### [TEXTE À ÉTUDIER]
------------------------------------

Gorgias. — Parfaitement.
b Socrate. — Mais quoi ? Celui qui a appris l’architecture est architecte, n’est-il pas vrai ?
Gorgias. — Oui.
Socrate. — Et musicien, celui qui a appris la musique ?
Gorgias. — Oui.
Socrate. — Médecin, celui qui a appris la médecine, et ainsi de suite : quand on a appris une chose, on acquiert la qualité que confère la science de cette chose ?
Gorgias. — Évidemment.
Socrate. — À ce compte, celui qui sait le juste est juste ?
Gorgias. — Sans doute.
Socrate. — Et celui qui est juste agit selon la justice ?
Gorgias. — Oui.
c [Socrate. — Ainsi, l’homme qui sait la rhétorique est nécessairement juste, et le juste ne peut vouloir agir que justement ?
Gorgias. — Il y a apparence.

------------------------------------

(Entrées enregistrées)

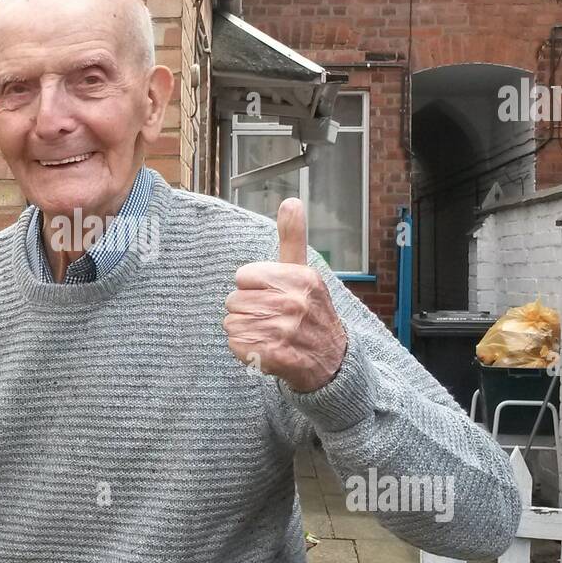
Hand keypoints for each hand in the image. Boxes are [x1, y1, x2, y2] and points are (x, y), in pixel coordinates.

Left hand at [223, 198, 347, 393]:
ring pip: (231, 323)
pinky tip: (265, 349)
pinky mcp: (273, 354)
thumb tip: (291, 201)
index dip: (253, 288)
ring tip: (268, 334)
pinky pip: (235, 344)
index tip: (272, 296)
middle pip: (234, 300)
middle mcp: (294, 302)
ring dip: (245, 331)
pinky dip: (244, 350)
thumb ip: (293, 237)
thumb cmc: (311, 312)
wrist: (330, 361)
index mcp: (300, 278)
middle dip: (248, 310)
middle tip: (271, 318)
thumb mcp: (304, 272)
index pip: (243, 276)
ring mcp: (284, 330)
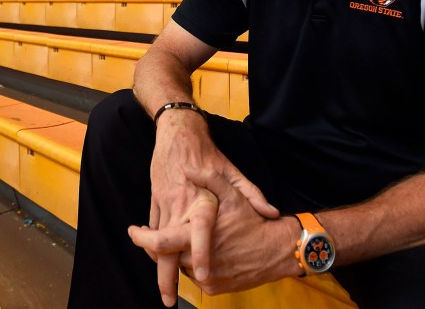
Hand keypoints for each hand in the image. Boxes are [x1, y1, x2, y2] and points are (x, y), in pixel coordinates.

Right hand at [129, 110, 278, 305]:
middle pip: (168, 246)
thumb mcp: (232, 171)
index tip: (204, 276)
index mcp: (201, 200)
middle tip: (169, 301)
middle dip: (166, 276)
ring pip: (157, 241)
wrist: (178, 133)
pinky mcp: (156, 200)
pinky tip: (159, 260)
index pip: (200, 232)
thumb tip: (270, 212)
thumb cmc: (207, 153)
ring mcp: (165, 203)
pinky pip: (153, 228)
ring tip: (164, 291)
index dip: (202, 255)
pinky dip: (154, 246)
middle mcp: (181, 205)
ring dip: (158, 265)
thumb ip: (252, 193)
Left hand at [131, 167, 295, 297]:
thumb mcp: (232, 193)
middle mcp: (198, 263)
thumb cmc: (253, 221)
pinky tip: (194, 250)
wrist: (277, 250)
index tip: (133, 231)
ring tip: (176, 238)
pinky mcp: (215, 288)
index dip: (142, 238)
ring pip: (180, 267)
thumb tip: (189, 168)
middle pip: (166, 258)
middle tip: (149, 236)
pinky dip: (190, 264)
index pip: (159, 243)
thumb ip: (208, 179)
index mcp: (197, 238)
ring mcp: (207, 279)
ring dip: (176, 255)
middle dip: (156, 248)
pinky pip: (194, 277)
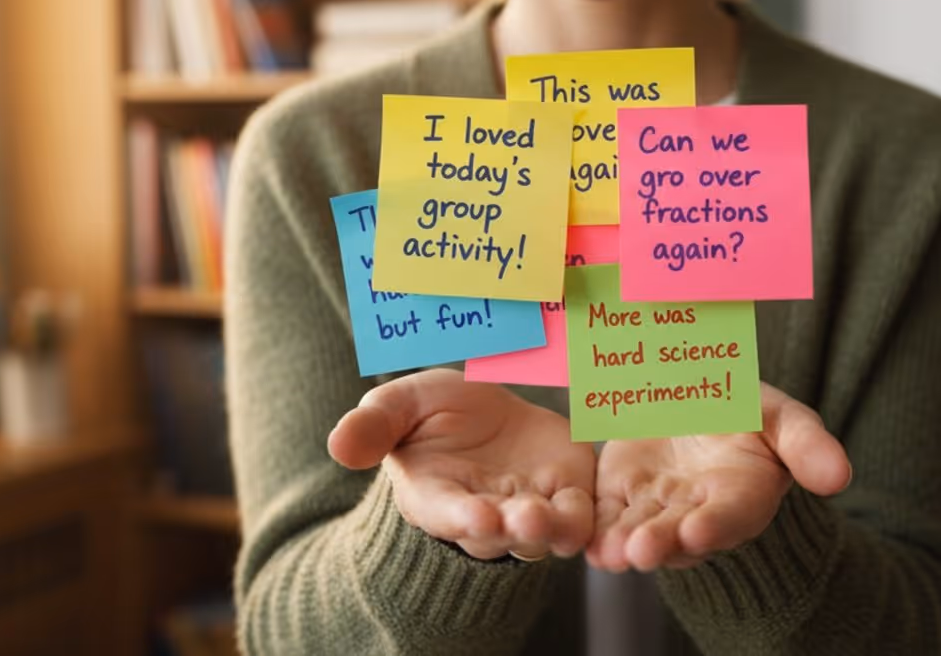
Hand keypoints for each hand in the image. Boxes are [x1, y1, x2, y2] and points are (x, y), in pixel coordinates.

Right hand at [328, 369, 595, 560]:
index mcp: (438, 497)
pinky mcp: (569, 492)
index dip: (462, 518)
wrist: (483, 410)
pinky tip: (603, 501)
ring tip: (562, 512)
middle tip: (528, 516)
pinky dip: (592, 513)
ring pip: (548, 531)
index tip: (476, 516)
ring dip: (557, 527)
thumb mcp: (398, 408)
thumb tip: (338, 446)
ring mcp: (531, 507)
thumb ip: (374, 426)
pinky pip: (584, 512)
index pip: (448, 515)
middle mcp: (486, 513)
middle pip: (503, 532)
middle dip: (516, 527)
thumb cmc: (431, 415)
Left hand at [587, 383, 850, 572]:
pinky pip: (603, 516)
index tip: (699, 531)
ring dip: (621, 545)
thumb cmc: (748, 412)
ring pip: (637, 531)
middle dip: (661, 542)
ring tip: (609, 553)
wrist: (699, 397)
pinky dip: (592, 529)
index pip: (730, 516)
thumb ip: (807, 446)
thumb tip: (841, 477)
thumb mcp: (782, 418)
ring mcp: (655, 506)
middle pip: (678, 533)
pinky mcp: (618, 495)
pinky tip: (579, 538)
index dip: (715, 525)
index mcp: (741, 494)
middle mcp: (697, 511)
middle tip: (642, 550)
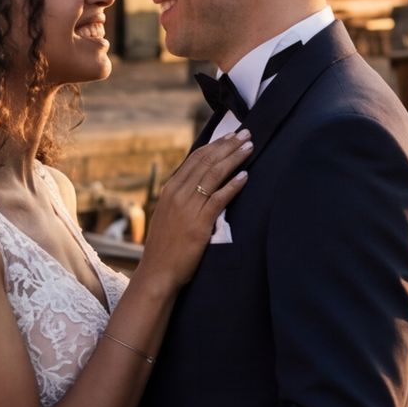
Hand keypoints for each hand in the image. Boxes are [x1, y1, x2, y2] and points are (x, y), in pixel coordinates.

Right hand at [142, 135, 253, 285]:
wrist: (158, 272)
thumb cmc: (167, 246)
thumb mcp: (170, 215)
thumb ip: (182, 199)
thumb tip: (200, 185)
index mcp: (170, 190)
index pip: (195, 159)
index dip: (215, 145)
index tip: (231, 136)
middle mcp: (177, 194)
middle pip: (206, 162)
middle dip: (228, 146)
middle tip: (246, 134)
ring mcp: (188, 208)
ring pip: (213, 175)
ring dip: (234, 159)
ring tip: (249, 147)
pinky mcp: (199, 223)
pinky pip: (218, 199)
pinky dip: (233, 185)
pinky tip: (245, 176)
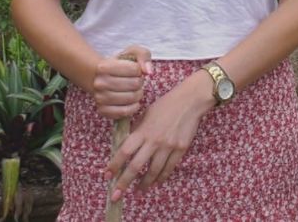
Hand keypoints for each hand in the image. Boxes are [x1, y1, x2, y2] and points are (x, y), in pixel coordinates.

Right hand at [91, 45, 153, 119]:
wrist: (103, 79)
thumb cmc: (121, 65)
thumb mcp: (132, 53)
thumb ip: (143, 55)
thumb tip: (148, 72)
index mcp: (104, 67)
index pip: (134, 69)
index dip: (139, 70)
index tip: (135, 71)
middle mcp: (99, 83)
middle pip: (134, 84)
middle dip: (140, 83)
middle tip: (136, 82)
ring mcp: (99, 98)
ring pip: (130, 98)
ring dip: (138, 95)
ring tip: (134, 90)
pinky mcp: (102, 111)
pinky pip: (124, 112)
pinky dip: (133, 108)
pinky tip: (132, 102)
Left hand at [103, 72, 212, 199]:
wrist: (190, 101)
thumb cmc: (166, 105)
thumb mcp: (146, 114)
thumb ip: (137, 130)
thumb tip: (127, 145)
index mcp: (143, 131)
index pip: (124, 152)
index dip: (115, 165)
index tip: (107, 176)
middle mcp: (154, 141)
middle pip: (136, 166)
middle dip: (124, 183)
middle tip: (116, 196)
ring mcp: (168, 146)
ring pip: (153, 171)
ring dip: (144, 184)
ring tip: (138, 191)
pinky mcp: (180, 149)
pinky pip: (169, 168)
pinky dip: (161, 177)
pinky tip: (156, 182)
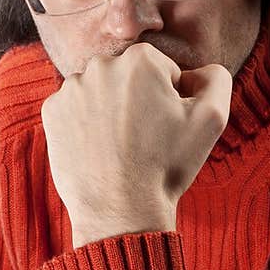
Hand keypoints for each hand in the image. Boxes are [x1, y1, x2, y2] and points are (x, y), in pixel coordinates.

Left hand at [40, 44, 232, 232]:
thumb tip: (198, 72)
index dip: (172, 102)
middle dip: (139, 102)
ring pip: (102, 93)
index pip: (164, 72)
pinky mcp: (53, 112)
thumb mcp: (212, 119)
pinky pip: (76, 111)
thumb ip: (216, 79)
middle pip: (130, 79)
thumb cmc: (167, 165)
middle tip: (146, 141)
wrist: (121, 210)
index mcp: (141, 60)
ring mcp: (72, 88)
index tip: (167, 128)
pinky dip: (87, 126)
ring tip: (122, 148)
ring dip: (112, 113)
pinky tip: (99, 150)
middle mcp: (101, 65)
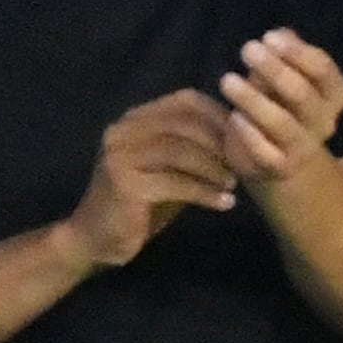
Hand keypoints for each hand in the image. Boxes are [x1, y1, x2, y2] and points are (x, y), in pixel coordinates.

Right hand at [64, 90, 235, 269]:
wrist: (95, 241)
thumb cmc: (138, 207)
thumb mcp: (168, 171)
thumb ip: (192, 150)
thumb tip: (240, 136)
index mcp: (134, 119)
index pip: (184, 101)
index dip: (219, 115)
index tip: (246, 138)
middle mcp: (124, 130)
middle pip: (185, 123)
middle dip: (220, 142)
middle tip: (245, 163)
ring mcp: (120, 155)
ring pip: (181, 151)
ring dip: (215, 167)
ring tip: (235, 184)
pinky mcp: (124, 184)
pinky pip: (176, 183)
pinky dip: (205, 192)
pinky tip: (225, 204)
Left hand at [219, 28, 342, 190]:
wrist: (280, 164)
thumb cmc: (281, 107)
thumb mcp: (284, 78)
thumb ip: (285, 55)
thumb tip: (282, 33)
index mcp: (332, 96)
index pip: (323, 70)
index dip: (297, 52)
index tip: (269, 37)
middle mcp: (324, 122)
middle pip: (302, 94)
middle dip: (273, 69)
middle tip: (247, 49)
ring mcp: (303, 148)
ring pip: (282, 122)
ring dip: (252, 99)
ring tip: (227, 80)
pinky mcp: (279, 167)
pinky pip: (264, 151)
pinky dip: (248, 132)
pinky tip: (233, 116)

------------------------------------

### [CONSIGNE 1]
Répondez à ces questions sur le texte à étudier :
(a) D'après Socrate, que devient celui qui a appris l'architecture ?
(b) Que répond Gorgias quand Socrate demande si celui qui sait le juste est juste ?
(c) Quelle est la dernière réponse de Gorgias ?
### [CONSIGNE 2]
Poursuivez le dialogue entre Socrate et Gorgias après sa dernière réplique.
Les items ne jouent aucun rôle ici.

### [RÉPONSE 1]
(a) Il est architecte.
(b) « Sans doute. »
(c) « Il y a apparence. »

### [RÉPONSE 2]
Socrate. — L’homme juste ne saurait, par conséquent, vouloir commettre l’injustice.
Gorgias. — Nécessairement[1].]
Socrate. — Or, l’orateur, d’après ce que nous avons dit, est nécessairement juste ?
Gorgias. — Oui.
Socrate. — Par conséquent, il ne saurait vouloir commettre l’injustice.
Gorgias. — Il semble bien que non.
Socrate. — Te rappelles-tu ce que tu me disais tout à l’heure[2] ? Qu’il ne faut pas d accuser les pédotribes ni les expulser des cités s’il arrive qu’un pugiliste use de son habileté au pugilat pour une fin mauvaise ? Et que, de même, si un orateur fait un usage coupable de l’art oratoire, ce n’est pas le maître qu’il faut accuser et bannir, mais bien celui qui a commis la faute en usant mal de l’art oratoire ? M’as-tu dit cela, oui ou non ?
- ↑ Il est possible que dans le second groupe de répliques, le sujet seul (ὅ γε δίκαιος, l’homme juste) soit interpolé ; mais le premier groupe encombre et obscurcit le raisonnement, en concluant prématurément sur « l’homme qui sait la rhétorique ».
- ↑ Cf. p. 456 d-e.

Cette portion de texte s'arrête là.